Can quotations be opened without the presence of the bidders?
K.K.Ganguly
(Querist) 22 March 2012
This query is : Resolved
Would the Ld. Experts kindly opine?
1) One Securitisation Company advertised for bids for selling a property at Kolkata at Rs.25.25 lacs as reserved price asking the bids to be submitted in sealed cover to be deposited on 01.03.2012 at 1PM & to be opened at 03 PM in presence of the bidders.
2) They again advertised in papers stating that they received only one bid for Rs.15 lacs i.e. much below the reserved price & asked members of public to bid for the same and quote price above Rs.15 lacs within 10 days.
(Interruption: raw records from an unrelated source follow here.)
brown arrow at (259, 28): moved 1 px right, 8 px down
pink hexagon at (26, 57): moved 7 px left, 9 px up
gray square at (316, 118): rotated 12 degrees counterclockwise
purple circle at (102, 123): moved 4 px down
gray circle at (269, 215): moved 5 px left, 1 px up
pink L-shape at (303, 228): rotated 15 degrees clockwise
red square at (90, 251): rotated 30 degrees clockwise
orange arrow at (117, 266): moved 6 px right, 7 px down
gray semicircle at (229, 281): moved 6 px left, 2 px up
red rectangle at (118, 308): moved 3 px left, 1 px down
3) They also stated in the said 2nd advertisement that if they do not get any higher bid with in next 10 days, they will confirm the sale to the first bidder who quoted Rs.15 lacs.They have not informed when they will open the envelops in presence of the bidders. They also have informed about their offering to sell at a price less than the reserved price to the borrower.
My question is
a) Can the Securitisation Company ask for the 2nd biddings at a price below the reserved price & follow the procedure of opening the envelopes containing the offers in absence of the bidders? We understand that there is an effort by an officer to secretly buy the property at a much lower price by abusing the law. When bids are not opened in presence of the bidders there is room for price manipulation.
b) What should be done by the borrower for stopping the process of sale by this type of tender.

Guest
(Expert) 24 March 2012
Dear Shri Ganguly,
Although the company is not bound to wait for the bidder to be present at the pre-fixed bid opening time and can open the bids, but your observation is quit correct about some corrupt practices , like intention to sell the property at much low price than the reserved price to some company employee. Irregularity is quite evident on three counts, as follows:
1)In the case of sealed cover bids, the company should not have opened the bid if they wanted to extend the date for bids on account of single bid.
2) The company, if opened the bid and found the bid to be of much lower than the reserved price, should have cancelled the tender and fresh tenders were required to be called with the reserved price or revised reserved price.
3) Even if the company desired to extend date for bids after opening the bid, it should not have revealed the price of the existing bid (Rs.15 Lakhs). That clearly intended to call for the bids within the range of 15 lakhs only. The company was required to give its revised reserved price.